Here are some of the drawbacks of using an auto-incremeted primary key in lieu of a native or application-supplied key:
The effective data integrity may go unchecked
i.e. the server may allow record insertions of updates which create a duplicated [native] key (eventhough the artificial, autoincremented primary key hides this reality)
When relying on the auto-incremented PK for the support of joins between tables, when part of the [native] key values have to be updated...
...we either create the need of deleting the record in full and and re-insert it with the news values,
...or the risk of keeping outdated/incorrect links.
A common "follow-up" with auto-incremented keys is to create a clustered index on the table for this key.
This does make sense for tables without an native or application-supplied primary key, so so much for data sets that have such keys.
Effectively this prevents choosing a key for the clustered index which may be more beneficial for the most common query patterns.
Migrating tables with an auto-incremented key can made more difficult depending on the DBMS (need to declare the underlying column as plain integer, prior to copy, then need start again the autoincrement...)
For narrow tables, i.e. tables with a few columns only, the relative cost of the auto-incremented PK can be significant, and impact performance in a non negligible fashion.
When inserting new records along with associated records in related tables, the auto-incremented key needs to be obtained after the insertion of the main record, before the related records can be inserted; the logic is simpler when the column values supporting the link are known ahead of time.
To summarize, the idea that so long as the storage can carry the [relatively minimal] extra "weight" of the artificial primary key, we should include and use such a key, is not without drawbacks of its own.
A final consideration is that just like it is rather easy to remove such keys when we don't need them, they too can be easily added, post-facto, when/if it becomes apparent that they are useful in a particular situation.
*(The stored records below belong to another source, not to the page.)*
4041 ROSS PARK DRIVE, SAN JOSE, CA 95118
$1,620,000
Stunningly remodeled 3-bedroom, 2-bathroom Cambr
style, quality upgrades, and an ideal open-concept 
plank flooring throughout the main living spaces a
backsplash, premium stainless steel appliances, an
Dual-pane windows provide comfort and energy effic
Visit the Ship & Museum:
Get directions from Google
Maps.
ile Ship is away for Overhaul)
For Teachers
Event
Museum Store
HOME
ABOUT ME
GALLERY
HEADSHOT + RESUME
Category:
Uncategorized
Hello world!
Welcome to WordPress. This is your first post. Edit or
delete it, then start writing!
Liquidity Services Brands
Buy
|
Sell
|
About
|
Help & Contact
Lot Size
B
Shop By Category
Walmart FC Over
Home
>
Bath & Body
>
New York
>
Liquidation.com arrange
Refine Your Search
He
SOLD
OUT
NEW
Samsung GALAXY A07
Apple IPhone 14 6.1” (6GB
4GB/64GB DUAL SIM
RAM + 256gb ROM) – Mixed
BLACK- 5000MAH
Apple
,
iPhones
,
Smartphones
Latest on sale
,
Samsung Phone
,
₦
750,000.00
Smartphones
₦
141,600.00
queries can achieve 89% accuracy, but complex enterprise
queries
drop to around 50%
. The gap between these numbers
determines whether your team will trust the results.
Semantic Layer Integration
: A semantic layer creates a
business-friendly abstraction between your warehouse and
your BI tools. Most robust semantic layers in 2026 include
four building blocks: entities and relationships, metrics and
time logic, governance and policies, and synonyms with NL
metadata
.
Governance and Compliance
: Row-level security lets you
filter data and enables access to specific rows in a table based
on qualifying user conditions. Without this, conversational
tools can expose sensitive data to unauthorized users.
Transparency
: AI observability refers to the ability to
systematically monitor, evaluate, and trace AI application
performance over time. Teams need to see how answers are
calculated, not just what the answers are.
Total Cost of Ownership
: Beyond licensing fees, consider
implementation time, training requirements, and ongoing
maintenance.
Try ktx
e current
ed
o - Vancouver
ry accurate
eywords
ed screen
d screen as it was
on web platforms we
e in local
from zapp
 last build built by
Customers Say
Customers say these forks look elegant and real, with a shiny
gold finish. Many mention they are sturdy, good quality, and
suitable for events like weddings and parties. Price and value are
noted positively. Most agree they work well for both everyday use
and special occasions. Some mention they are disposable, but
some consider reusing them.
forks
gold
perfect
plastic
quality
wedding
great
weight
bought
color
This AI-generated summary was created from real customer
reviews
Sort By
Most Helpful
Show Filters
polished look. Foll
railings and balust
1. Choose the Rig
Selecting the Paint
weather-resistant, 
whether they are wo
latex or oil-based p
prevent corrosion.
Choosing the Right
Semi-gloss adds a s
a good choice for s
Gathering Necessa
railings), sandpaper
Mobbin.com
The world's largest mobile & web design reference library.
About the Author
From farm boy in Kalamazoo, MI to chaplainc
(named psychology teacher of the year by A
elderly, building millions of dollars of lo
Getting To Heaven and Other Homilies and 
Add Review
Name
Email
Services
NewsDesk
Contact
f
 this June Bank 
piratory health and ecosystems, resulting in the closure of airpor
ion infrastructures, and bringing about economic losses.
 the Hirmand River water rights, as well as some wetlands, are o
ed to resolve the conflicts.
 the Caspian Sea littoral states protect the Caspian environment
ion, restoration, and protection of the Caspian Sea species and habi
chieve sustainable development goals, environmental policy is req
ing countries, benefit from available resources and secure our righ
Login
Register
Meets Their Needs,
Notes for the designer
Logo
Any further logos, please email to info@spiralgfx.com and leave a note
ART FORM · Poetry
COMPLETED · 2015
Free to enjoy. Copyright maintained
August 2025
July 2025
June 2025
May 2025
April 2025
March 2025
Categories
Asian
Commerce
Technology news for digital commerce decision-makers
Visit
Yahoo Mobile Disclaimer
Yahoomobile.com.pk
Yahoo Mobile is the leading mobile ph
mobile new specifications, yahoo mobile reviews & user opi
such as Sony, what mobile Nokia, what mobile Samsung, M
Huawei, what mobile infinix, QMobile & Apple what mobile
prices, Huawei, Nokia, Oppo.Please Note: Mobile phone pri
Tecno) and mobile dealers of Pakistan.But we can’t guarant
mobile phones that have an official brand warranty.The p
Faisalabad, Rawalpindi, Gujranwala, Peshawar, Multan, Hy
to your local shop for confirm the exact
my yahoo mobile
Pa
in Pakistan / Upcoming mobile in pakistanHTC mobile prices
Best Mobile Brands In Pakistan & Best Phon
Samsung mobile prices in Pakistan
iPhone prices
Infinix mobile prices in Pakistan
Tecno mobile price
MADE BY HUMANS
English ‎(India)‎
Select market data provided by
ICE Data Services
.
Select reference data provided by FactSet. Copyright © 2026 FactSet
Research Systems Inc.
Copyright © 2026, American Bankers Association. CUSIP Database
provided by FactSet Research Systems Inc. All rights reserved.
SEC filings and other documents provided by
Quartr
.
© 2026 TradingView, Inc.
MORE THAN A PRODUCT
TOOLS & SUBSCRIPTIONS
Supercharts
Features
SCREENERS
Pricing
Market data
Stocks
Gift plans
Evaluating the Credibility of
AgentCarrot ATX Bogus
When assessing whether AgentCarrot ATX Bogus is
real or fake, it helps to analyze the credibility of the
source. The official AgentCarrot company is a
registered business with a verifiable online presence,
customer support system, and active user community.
Neither form of refactoring (adding vs. removing the auto-incremented columns) is risk free, but neither is a major production either.
Yes, if you can figure out another primary key.
There is obviously a flaw of your table design. For example, you had a table like
relation_id(PK), parent_id, child_id .
It is known that the combination of parent_id and child_id is unique, then you can assign the primary key to be parent_id + child_id, and then drop the column relation_id.
There should may endlessly other possible cases, but just bear in mind that primary key is helping you to locate data quickly, as well as helping you have your design making sense.